I don't know what I should have said or done, my mental state being that of a hen in front of a motor, if at that instant Mrs. Winston herself hadn't appeared. It was as if my subconscious self had made a dash and dragged her out by the hair! Winston was with her (as Mrs. Shuster ingenuously remarked one day, "That man is as nice to his wife as if he were somebody else's husband"), and they came straight to us, marching solemnly, like a deputation.
"Angel child," said Molly (we all think of her as "Molly"), "I noticed you looking a little wan, so Jack and I just waltzed out to see how you were, and also to pat Mr. Storm figuratively on the back."
"Why—what has happened?" inquired the princess almost wildly.
"Such fun! Envy is the sincerest flattery, so Mr. Storm ought to be pleased that Mr. Caspian hasn't loved him since the day he had his great inspiration about Marcel and Kidd's Pines. It appears that our vaudevillain (isn't that a nice name for dear Eddy?) passed round the word that Mr. Storm had no invitation to this dance, when all the time he had come on the behest of some fearfully celebrated man in New York every one seems to bow down to. Collapse of the gunpowder plot!"
"Oh, I'm so thankful!" sighed dear Molly's Angel Child. She clapped her hands and gave a little skip. Then I guessed in a flash why she had looked pale, why she had wanted to get me out of the ballroom, and why she'd been ready to defy old Lady Grundy in order to keep me safe, and avoid hurting the poor secretary-chauffeur's feelings by telling him what was up. That was the moment, my friend, when I realized that I'd always been wrong and you'd always been right. I knew that the girl lit the world for me.
Again I ask you, What am I going to do about it?
I don't believe she's in love with me. It was only that she couldn't bear to have me humiliated, and was willing to make a sacrifice to save me pain. But I do believe I could make her love me if I tried.

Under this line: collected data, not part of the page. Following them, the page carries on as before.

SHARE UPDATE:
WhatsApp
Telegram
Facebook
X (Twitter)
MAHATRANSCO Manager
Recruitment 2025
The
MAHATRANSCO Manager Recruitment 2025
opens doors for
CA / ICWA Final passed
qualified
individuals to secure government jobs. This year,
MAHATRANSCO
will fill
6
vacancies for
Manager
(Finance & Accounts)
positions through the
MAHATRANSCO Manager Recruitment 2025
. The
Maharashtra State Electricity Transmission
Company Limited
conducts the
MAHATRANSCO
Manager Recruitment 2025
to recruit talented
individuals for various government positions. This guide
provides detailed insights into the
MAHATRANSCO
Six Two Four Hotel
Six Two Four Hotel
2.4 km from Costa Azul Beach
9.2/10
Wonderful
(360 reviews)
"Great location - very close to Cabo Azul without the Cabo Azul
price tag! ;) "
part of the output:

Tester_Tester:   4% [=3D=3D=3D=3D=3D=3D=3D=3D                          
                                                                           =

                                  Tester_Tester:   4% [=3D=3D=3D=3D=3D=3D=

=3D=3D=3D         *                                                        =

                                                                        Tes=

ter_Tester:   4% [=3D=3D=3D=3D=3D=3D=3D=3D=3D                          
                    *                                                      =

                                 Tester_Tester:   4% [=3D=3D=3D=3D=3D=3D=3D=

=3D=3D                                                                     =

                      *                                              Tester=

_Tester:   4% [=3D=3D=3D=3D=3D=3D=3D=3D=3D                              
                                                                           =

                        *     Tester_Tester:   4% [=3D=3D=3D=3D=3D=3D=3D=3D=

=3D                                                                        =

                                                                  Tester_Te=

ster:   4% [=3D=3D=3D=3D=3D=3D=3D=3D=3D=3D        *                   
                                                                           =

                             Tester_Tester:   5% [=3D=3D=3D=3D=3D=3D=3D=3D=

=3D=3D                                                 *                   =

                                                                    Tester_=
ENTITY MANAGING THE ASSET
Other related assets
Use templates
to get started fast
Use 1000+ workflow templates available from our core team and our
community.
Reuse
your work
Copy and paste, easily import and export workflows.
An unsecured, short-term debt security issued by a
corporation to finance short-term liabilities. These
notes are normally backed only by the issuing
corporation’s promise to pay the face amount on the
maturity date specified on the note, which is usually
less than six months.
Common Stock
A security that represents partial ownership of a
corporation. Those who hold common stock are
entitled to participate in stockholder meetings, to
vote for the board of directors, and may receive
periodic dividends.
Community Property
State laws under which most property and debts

The kind angel as good as admitted the cause of her illness by making a quick recovery and going in with Captain Winston while I followed with his wife. Molly, by the way, almost confessed she'd suspected that Pat was anxious for my welfare, and had come out to relieve the girl's mind. Do you wonder at the state of mine? I'm bound to add that my rescue didn't seem to restore her spirits permanently. She looked rather "wan," as Molly said, all the rest of the evening; or it may have been the effect of a green dress she wore. Certainly she was somewhat piano in manner, too; and despite her pal's slap at Caspian, the princess didn't treat him as if he were the dragon of the opera. On the contrary, she sat out several dances with him. I bear her no grudge, though! She hadn't the air of enjoying his society.
We were to have started for Kidd's Pines the morning after the dance at Piping Rock, but a Mrs. Sam de Silverley (who said she knew you) was moved by curiosity to want me introduced to her. She "pined to see the inside of the Stanislaws house," first hinted and then pleaded to do so, and in return invited the whole of our crowd to a garden party at her place. Some Russian dancers were to "entertain," and the Goodriches—who are seeing life with all their souls—yearned to go. So did our bride and bridegroom, who want their money's worth of honeymoon; therefore it was arranged that we stay over, and drive home in a moonlight procession.